**TASK OBJECTIVE**:
Reproduce the following data verbatim, line for line.

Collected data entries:
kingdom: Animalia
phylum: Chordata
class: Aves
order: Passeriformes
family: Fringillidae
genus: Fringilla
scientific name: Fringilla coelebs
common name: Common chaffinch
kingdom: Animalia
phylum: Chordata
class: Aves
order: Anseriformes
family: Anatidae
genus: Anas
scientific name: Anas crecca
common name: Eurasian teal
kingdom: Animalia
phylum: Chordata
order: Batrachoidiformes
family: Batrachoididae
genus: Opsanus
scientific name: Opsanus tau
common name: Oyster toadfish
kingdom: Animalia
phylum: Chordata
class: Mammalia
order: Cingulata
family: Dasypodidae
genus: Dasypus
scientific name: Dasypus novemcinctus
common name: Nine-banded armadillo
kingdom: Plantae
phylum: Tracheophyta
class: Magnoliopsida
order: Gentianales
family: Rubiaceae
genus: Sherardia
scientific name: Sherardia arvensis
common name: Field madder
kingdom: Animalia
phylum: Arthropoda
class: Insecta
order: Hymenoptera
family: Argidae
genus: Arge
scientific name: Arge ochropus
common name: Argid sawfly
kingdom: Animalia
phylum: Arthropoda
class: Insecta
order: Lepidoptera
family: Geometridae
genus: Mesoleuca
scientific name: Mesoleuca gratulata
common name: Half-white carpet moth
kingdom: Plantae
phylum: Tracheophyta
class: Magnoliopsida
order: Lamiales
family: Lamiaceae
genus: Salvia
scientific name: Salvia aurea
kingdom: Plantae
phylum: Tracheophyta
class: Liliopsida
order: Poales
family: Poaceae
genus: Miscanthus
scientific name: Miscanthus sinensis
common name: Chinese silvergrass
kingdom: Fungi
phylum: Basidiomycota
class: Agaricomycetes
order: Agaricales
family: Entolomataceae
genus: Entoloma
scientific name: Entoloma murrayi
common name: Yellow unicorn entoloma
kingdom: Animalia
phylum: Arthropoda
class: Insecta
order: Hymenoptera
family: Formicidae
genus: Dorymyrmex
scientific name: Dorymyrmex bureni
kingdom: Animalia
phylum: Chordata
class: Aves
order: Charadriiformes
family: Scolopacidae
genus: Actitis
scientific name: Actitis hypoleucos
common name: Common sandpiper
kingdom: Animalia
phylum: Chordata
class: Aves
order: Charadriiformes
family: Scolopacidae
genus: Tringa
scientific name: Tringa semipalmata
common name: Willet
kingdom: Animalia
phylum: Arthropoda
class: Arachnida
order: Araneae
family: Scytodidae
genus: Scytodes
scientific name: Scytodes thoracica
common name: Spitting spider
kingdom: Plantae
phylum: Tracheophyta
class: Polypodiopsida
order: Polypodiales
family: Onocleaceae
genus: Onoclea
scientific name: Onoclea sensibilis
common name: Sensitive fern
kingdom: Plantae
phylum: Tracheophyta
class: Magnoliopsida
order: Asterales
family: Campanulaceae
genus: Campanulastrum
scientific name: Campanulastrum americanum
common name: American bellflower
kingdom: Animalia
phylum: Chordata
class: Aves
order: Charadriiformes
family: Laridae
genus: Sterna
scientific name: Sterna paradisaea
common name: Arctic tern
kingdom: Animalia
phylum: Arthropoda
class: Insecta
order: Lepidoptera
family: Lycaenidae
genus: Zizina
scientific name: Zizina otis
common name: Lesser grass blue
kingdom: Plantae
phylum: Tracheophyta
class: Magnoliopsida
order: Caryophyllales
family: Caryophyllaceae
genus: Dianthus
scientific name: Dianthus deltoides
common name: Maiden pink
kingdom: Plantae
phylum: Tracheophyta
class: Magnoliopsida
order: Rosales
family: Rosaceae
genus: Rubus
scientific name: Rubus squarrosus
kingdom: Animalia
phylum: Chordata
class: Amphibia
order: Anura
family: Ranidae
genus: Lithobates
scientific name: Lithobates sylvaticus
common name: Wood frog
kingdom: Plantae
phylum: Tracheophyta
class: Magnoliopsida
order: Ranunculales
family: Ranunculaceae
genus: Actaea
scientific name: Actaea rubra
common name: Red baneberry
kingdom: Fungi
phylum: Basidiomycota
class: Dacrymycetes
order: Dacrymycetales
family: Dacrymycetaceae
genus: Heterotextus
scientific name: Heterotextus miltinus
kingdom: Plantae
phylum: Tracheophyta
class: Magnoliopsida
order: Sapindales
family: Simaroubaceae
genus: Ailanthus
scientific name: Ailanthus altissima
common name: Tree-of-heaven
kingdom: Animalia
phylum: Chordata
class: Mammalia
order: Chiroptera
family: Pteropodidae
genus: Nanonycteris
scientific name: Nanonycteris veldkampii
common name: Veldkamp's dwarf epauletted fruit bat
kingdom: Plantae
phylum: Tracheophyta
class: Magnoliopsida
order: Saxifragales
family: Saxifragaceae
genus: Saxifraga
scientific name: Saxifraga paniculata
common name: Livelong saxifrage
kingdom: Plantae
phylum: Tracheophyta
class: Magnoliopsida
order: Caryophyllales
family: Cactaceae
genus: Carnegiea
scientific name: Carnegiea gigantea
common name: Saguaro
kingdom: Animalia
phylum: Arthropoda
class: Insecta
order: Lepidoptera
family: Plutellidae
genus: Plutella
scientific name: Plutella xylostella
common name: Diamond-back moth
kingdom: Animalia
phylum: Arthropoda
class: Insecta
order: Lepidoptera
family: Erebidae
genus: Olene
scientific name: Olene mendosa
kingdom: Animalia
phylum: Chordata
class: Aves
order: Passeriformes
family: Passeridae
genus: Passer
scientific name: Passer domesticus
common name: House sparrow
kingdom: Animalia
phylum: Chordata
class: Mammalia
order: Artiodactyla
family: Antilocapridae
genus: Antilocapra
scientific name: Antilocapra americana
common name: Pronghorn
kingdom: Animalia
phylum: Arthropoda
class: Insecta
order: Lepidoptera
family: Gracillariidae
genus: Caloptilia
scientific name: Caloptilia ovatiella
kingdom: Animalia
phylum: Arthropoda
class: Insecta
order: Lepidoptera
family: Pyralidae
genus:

**WRITTEN SOLUTION**:
kingdom: Animalia
phylum: Chordata
class: Aves
order: Passeriformes
family: Fringillidae
genus: Fringilla
scientific name: Fringilla coelebs
common name: Common chaffinch
kingdom: Animalia
phylum: Chordata
class: Aves
order: Anseriformes
family: Anatidae
genus: Anas
scientific name: Anas crecca
common name: Eurasian teal
kingdom: Animalia
phylum: Chordata
order: Batrachoidiformes
family: Batrachoididae
genus: Opsanus
scientific name: Opsanus tau
common name: Oyster toadfish
kingdom: Animalia
phylum: Chordata
class: Mammalia
order: Cingulata
family: Dasypodidae
genus: Dasypus
scientific name: Dasypus novemcinctus
common name: Nine-banded armadillo
kingdom: Plantae
phylum: Tracheophyta
class: Magnoliopsida
order: Gentianales
family: Rubiaceae
genus: Sherardia
scientific name: Sherardia arvensis
common name: Field madder
kingdom: Animalia
phylum: Arthropoda
class: Insecta
order: Hymenoptera
family: Argidae
genus: Arge
scientific name: Arge ochropus
common name: Argid sawfly
kingdom: Animalia
phylum: Arthropoda
class: Insecta
order: Lepidoptera
family: Geometridae
genus: Mesoleuca
scientific name: Mesoleuca gratulata
common name: Half-white carpet moth
kingdom: Plantae
phylum: Tracheophyta
class: Magnoliopsida
order: Lamiales
family: Lamiaceae
genus: Salvia
scientific name: Salvia aurea
kingdom: Plantae
phylum: Tracheophyta
class: Liliopsida
order: Poales
family: Poaceae
genus: Miscanthus
scientific name: Miscanthus sinensis
common name: Chinese silvergrass
kingdom: Fungi
phylum: Basidiomycota
class: Agaricomycetes
order: Agaricales
family: Entolomataceae
genus: Entoloma
scientific name: Entoloma murrayi
common name: Yellow unicorn entoloma
kingdom: Animalia
phylum: Arthropoda
class: Insecta
order: Hymenoptera
family: Formicidae
genus: Dorymyrmex
scientific name: Dorymyrmex bureni
kingdom: Animalia
phylum: Chordata
class: Aves
order: Charadriiformes
family: Scolopacidae
genus: Actitis
scientific name: Actitis hypoleucos
common name: Common sandpiper
kingdom: Animalia
phylum: Chordata
class: Aves
order: Charadriiformes
family: Scolopacidae
genus: Tringa
scientific name: Tringa semipalmata
common name: Willet
kingdom: Animalia
phylum: Arthropoda
class: Arachnida
order: Araneae
family: Scytodidae
genus: Scytodes
scientific name: Scytodes thoracica
common name: Spitting spider
kingdom: Plantae
phylum: Tracheophyta
class: Polypodiopsida
order: Polypodiales
family: Onocleaceae
genus: Onoclea
scientific name: Onoclea sensibilis
common name: Sensitive fern
kingdom: Plantae
phylum: Tracheophyta
class: Magnoliopsida
order: Asterales
family: Campanulaceae
genus: Campanulastrum
scientific name: Campanulastrum americanum
common name: American bellflower
kingdom: Animalia
phylum: Chordata
class: Aves
order: Charadriiformes
family: Laridae
genus: Sterna
scientific name: Sterna paradisaea
common name: Arctic tern
kingdom: Animalia
phylum: Arthropoda
class: Insecta
order: Lepidoptera
family: Lycaenidae
genus: Zizina
scientific name: Zizina otis
common name: Lesser grass blue
kingdom: Plantae
phylum: Tracheophyta
class: Magnoliopsida
order: Caryophyllales
family: Caryophyllaceae
genus: Dianthus
scientific name: Dianthus deltoides
common name: Maiden pink
kingdom: Plantae
phylum: Tracheophyta
class: Magnoliopsida
order: Rosales
family: Rosaceae
genus: Rubus
scientific name: Rubus squarrosus
kingdom: Animalia
phylum: Chordata
class: Amphibia
order: Anura
family: Ranidae
genus: Lithobates
scientific name: Lithobates sylvaticus
common name: Wood frog
kingdom: Plantae
phylum: Tracheophyta
class: Magnoliopsida
order: Ranunculales
family: Ranunculaceae
genus: Actaea
scientific name: Actaea rubra
common name: Red baneberry
kingdom: Fungi
phylum: Basidiomycota
class: Dacrymycetes
order: Dacrymycetales
family: Dacrymycetaceae
genus: Heterotextus
scientific name: Heterotextus miltinus
kingdom: Plantae
phylum: Tracheophyta
class: Magnoliopsida
order: Sapindales
family: Simaroubaceae
genus: Ailanthus
scientific name: Ailanthus altissima
common name: Tree-of-heaven
kingdom: Animalia
phylum: Chordata
class: Mammalia
order: Chiroptera
family: Pteropodidae
genus: Nanonycteris
scientific name: Nanonycteris veldkampii
common name: Veldkamp's dwarf epauletted fruit bat
kingdom: Plantae
phylum: Tracheophyta
class: Magnoliopsida
order: Saxifragales
family: Saxifragaceae
genus: Saxifraga
scientific name: Saxifraga paniculata
common name: Livelong saxifrage
kingdom: Plantae
phylum: Tracheophyta
class: Magnoliopsida
order: Caryophyllales
family: Cactaceae
genus: Carnegiea
scientific name: Carnegiea gigantea
common name: Saguaro
kingdom: Animalia
phylum: Arthropoda
class: Insecta
order: Lepidoptera
family: Plutellidae
genus: Plutella
scientific name: Plutella xylostella
common name: Diamond-back moth
kingdom: Animalia
phylum: Arthropoda
class: Insecta
order: Lepidoptera
family: Erebidae
genus: Olene
scientific name: Olene mendosa
kingdom: Animalia
phylum: Chordata
class: Aves
order: Passeriformes
family: Passeridae
genus: Passer
scientific name: Passer domesticus
common name: House sparrow
kingdom: Animalia
phylum: Chordata
class: Mammalia
order: Artiodactyla
family: Antilocapridae
genus: Antilocapra
scientific name: Antilocapra americana
common name: Pronghorn
kingdom: Animalia
phylum: Arthropoda
class: Insecta
order: Lepidoptera
family: Gracillariidae
genus: Caloptilia
scientific name: Caloptilia ovatiella
kingdom: Animalia
phylum: Arthropoda
class: Insecta
order: Lepidoptera
family: Pyralidae
genus:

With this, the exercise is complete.